Camera Shot, Angle and Composition
This technical feature was well addressed by the candidates.. Where candidates used the correct terminology and could describe shot composition, this on the whole was well done. Weaker candidates were able to describe key shots used in exemplification, but would often lack explicit links to how these shots assisted in the construction of the representation of age.
Mise en scène
There was plenty of evidence of candidates’ discussion of clothing and props, visual iconography and character Setting, although a little more problematic for some, was used well in discussion of the range of representations of age used in the extract. More able candidates would move beyond description and use the technical features of mise en scène in order to discuss the signification of the representation of age.
Candidates often discussed this technical feature with some limitations, with some focusing solely on the use of dialogue or accent. Candidates did also relate the use of non diegetic sound to the emotional state of Amy whilst she was in her room and the contrast of non diegetic music showing the adults to be happy in the work they performed. The use of non-diegetic sound to emphasise Amy’s isolation was often commented on, as was the diction of the middle- aged characters that spoke “properly”. Other weaker candidates showed confusion with technical terminology, getting diegetic and non-diegetic sound the wrong way round. It is advised that centre’s do cover the technical features of sound thoroughly in order to give candidates an opportunity to fully engage with the analysis of the extract.

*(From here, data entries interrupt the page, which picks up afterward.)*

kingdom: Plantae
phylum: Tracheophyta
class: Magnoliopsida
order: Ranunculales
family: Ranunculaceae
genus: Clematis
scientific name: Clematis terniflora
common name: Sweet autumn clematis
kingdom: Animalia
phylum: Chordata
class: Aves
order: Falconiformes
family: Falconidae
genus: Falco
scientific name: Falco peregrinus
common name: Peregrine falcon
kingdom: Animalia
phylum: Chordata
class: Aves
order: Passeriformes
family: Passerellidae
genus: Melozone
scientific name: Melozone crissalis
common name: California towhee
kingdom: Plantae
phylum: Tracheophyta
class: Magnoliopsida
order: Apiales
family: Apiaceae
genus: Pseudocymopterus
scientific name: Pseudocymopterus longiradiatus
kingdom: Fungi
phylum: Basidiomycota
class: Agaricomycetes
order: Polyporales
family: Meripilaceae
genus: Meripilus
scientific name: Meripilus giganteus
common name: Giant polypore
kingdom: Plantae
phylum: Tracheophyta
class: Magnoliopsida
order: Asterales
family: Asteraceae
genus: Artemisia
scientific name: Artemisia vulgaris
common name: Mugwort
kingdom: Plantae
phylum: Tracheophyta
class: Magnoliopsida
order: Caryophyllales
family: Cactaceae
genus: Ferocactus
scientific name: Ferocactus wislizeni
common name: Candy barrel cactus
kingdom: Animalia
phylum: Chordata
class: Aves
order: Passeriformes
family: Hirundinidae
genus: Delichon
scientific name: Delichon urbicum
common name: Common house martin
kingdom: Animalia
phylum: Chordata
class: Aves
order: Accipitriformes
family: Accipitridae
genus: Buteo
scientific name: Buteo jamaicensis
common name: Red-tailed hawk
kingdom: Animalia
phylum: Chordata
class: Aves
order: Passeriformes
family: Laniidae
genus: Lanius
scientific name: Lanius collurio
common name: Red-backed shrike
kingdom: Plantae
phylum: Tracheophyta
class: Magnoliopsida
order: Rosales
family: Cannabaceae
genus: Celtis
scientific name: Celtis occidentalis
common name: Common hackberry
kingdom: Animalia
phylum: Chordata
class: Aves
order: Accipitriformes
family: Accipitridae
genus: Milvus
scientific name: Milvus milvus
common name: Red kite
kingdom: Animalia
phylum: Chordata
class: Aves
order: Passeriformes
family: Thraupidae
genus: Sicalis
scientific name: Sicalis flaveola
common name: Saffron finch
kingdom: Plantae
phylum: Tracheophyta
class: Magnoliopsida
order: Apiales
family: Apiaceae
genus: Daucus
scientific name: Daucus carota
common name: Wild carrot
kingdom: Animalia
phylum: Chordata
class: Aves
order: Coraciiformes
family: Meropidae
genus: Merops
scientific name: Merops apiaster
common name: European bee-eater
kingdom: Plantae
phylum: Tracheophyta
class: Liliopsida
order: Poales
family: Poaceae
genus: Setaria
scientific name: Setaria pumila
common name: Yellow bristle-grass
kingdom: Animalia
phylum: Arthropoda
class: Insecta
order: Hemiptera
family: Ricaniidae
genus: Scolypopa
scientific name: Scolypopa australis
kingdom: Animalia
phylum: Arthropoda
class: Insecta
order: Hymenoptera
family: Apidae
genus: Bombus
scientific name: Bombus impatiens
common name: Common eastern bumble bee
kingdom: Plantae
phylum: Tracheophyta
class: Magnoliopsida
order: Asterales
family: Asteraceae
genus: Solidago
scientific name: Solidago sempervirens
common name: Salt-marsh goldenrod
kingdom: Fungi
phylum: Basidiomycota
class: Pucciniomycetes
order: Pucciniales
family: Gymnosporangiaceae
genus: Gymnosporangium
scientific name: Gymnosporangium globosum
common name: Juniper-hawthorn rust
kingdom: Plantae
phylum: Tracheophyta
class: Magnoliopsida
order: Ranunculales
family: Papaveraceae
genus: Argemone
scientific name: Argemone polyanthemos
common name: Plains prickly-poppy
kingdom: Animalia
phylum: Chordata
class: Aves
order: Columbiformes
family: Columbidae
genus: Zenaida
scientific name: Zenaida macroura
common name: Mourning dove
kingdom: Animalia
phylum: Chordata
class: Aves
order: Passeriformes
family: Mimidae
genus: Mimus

This proved to be the most problematic for candidates and the one technical area of analysis that was often omitted in candidate’s answers. Most candidates who addressed editing were able to address the type of transitions used and could comment on the pace of the editing. Weaker candidates often omitted any discussion of editing or offered quite simplistic accounts of how editing was used, for example in the use of quick succession cuts and short takes when the community takes apart the fishing hut at the end of the sequence. More able candidates could analyse technical issues of editing by way of analysis of the ellipsis, accounting for how the extract collapsed a series of events, for example, in explaining the narrative to represent Amy as a ‘troubled’ teenager who had no option left but to run away from school and then the home of Paul McDonald; then candidates were then able to comment on pacing, the use of continuity, most often through the shot reverse shot compositions in the extract and some through the use of sound as well. These candidates cleverly discussed how soundbridges were constructed through the use of non-diegetic music in the representation of age, for example, the stringed mood music representing the gloomy prospect that Amy faces, or the use of upbeat music to represent the happiness of the small rural community.
This key media concept was either addressed at the beginning of the candidates or at the end, but sometimes when at the end, the analysis was all too cursory. Candidates were able to relate the representation of a variety of age groups closely to the textual elements of the extract. There was some solid analysis of age and how it can be stereotyped in a variety of ways: teenage emotionality; adult authority; caring nature of the older female adult and other sensibly reasoned representations. Weaker candidates failed to focus on the representation of age, relating their analysis to the region or the gender of the characters.